DESCRIPTION OF THE TASK =
Each line of the material holding the word "inputs" must be identified and copied.

INPUT DATA =
⁂

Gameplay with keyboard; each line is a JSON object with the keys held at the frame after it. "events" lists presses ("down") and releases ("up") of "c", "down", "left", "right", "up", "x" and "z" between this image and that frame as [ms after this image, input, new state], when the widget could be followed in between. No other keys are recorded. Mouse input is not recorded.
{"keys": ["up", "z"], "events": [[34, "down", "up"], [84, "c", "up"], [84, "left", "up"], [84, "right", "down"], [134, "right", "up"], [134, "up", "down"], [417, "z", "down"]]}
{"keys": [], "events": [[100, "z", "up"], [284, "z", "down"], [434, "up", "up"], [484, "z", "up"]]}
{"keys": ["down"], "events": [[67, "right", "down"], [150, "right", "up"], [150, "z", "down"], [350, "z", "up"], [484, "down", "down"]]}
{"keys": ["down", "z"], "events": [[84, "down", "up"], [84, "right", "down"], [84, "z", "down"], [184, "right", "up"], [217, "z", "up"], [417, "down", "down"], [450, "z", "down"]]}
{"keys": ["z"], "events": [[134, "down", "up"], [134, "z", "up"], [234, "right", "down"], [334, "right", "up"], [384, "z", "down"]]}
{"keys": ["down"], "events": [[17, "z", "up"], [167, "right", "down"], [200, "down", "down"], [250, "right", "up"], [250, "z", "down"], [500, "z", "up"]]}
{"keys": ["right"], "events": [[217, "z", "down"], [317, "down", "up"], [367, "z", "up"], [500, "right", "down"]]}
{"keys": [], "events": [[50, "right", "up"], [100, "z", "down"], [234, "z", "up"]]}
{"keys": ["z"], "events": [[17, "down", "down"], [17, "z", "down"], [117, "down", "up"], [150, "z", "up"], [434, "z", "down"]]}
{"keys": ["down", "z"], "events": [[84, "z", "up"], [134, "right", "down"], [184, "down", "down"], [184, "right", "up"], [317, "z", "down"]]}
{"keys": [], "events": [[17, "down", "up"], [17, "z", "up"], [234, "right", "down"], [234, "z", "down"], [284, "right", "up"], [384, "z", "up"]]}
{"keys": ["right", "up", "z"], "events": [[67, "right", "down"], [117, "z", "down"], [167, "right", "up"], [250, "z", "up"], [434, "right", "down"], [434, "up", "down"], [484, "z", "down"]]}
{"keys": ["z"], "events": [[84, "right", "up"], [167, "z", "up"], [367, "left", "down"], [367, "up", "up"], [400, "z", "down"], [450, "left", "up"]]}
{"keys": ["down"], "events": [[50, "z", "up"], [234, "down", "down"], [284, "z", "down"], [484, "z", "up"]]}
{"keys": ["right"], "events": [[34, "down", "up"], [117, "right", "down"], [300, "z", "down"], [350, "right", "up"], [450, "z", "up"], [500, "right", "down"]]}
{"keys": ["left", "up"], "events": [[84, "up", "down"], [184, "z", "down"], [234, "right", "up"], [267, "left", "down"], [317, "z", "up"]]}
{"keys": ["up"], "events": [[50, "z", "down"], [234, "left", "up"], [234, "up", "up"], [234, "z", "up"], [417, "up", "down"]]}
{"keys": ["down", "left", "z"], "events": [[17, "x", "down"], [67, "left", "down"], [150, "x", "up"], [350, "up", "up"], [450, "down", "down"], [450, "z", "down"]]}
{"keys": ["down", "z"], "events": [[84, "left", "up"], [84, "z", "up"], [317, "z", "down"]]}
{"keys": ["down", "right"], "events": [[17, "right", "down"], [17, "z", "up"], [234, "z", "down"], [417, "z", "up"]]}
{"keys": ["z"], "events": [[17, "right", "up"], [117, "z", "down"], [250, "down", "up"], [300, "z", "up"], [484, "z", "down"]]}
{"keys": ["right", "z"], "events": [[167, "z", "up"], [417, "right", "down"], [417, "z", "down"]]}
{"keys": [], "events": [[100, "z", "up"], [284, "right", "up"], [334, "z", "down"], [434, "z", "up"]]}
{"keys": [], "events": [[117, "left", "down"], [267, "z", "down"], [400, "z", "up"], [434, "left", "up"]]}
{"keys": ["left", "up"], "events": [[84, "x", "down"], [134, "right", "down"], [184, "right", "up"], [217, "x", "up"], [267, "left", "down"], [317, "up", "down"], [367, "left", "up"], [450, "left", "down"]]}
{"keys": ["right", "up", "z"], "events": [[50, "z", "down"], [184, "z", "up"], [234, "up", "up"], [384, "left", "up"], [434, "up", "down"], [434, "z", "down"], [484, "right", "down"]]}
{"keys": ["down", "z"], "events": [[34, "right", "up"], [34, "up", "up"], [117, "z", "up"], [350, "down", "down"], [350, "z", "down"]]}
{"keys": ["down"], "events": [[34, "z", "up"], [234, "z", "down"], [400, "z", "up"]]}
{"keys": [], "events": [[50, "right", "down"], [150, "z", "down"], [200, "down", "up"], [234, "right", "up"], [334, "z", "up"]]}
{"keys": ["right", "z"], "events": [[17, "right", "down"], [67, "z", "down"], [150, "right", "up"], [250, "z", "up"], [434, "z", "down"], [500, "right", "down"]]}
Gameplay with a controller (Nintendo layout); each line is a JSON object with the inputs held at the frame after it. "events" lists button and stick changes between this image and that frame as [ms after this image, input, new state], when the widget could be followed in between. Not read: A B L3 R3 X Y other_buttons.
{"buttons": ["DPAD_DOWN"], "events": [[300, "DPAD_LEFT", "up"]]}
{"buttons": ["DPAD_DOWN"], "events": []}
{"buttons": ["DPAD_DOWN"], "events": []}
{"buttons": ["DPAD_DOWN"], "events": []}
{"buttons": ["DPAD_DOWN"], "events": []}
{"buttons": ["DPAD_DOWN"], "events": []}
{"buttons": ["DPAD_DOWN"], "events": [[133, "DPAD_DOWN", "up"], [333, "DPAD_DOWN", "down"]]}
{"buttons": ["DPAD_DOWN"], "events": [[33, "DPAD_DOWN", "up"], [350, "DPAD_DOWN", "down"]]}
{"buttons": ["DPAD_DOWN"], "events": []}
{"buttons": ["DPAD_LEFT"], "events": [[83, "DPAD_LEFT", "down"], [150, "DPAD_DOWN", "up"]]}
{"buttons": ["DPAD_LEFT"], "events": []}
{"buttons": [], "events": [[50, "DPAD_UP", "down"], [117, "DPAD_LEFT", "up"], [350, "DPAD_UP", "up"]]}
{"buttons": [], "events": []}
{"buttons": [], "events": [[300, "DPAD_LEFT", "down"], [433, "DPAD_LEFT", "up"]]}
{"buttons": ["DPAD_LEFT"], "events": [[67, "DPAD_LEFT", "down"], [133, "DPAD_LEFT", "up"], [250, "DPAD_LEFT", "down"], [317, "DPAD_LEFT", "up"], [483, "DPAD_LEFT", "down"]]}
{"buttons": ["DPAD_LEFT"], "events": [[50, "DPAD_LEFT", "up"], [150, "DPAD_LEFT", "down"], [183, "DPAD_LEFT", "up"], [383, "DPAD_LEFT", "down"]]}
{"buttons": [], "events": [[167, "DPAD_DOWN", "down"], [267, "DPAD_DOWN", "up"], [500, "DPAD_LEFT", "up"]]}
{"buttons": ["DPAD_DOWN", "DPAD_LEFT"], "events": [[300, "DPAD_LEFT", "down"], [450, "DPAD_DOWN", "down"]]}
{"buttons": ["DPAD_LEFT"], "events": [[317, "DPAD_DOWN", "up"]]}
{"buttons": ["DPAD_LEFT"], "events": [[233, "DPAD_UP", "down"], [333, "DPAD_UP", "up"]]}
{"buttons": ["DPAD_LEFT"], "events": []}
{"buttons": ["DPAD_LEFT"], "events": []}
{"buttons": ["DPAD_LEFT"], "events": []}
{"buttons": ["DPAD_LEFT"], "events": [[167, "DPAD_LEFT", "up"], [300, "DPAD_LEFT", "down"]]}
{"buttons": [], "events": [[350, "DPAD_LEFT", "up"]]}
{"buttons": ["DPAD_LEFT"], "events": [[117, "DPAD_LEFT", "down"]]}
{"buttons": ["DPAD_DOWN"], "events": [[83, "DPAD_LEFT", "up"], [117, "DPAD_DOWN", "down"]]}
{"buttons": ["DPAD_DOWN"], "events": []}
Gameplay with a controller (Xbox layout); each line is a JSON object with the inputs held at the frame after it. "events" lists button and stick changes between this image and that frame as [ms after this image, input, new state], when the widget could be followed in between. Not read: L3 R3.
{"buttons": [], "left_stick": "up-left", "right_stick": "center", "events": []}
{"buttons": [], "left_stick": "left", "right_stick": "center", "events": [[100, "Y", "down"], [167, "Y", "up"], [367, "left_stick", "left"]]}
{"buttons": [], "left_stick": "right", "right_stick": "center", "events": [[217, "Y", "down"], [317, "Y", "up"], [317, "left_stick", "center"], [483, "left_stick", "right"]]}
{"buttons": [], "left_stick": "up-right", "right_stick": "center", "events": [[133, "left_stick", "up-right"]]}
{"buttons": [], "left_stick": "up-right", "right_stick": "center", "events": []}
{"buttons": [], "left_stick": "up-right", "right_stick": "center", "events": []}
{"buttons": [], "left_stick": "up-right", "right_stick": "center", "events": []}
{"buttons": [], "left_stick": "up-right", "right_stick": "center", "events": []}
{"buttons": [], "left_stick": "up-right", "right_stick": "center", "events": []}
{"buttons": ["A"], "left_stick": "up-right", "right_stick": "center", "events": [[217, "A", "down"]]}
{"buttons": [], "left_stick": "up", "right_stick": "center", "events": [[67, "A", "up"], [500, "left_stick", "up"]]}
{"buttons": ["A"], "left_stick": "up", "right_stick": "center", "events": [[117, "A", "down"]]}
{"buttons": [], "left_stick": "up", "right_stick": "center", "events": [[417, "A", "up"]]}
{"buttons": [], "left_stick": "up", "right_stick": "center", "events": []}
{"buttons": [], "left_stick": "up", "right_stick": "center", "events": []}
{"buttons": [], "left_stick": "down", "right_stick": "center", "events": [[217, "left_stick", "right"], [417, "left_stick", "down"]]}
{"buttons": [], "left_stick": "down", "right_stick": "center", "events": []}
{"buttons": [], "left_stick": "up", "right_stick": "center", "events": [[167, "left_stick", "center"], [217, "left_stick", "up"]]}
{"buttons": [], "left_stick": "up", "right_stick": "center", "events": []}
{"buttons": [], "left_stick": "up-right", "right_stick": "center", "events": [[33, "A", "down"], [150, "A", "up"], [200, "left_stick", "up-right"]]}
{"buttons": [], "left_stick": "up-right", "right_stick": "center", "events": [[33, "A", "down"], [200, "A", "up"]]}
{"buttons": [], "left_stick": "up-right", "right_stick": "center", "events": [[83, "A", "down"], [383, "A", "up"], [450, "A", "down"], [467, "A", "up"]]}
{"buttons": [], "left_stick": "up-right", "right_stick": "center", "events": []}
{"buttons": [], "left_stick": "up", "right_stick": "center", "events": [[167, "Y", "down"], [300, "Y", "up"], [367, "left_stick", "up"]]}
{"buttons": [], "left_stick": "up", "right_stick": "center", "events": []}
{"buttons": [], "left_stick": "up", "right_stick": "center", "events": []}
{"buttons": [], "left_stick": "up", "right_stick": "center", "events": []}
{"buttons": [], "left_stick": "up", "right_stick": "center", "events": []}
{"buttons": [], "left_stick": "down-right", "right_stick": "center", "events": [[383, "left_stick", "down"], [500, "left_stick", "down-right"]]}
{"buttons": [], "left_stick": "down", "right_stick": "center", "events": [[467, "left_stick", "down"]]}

⁂

RESPONSE =
Gameplay with a controller (Nintendo layout); each line is a JSON object with the inputs held at the frame after it. "events" lists button and stick changes between this image and that frame as [ms after this image, input, new state], when the widget could be followed in between. Not read: A B L3 R3 X Y other_buttons.
Gameplay with a controller (Xbox layout); each line is a JSON object with the inputs held at the frame after it. "events" lists button and stick changes between this image and that frame as [ms after this image, input, new state], when the widget could be followed in between. Not read: L3 R3.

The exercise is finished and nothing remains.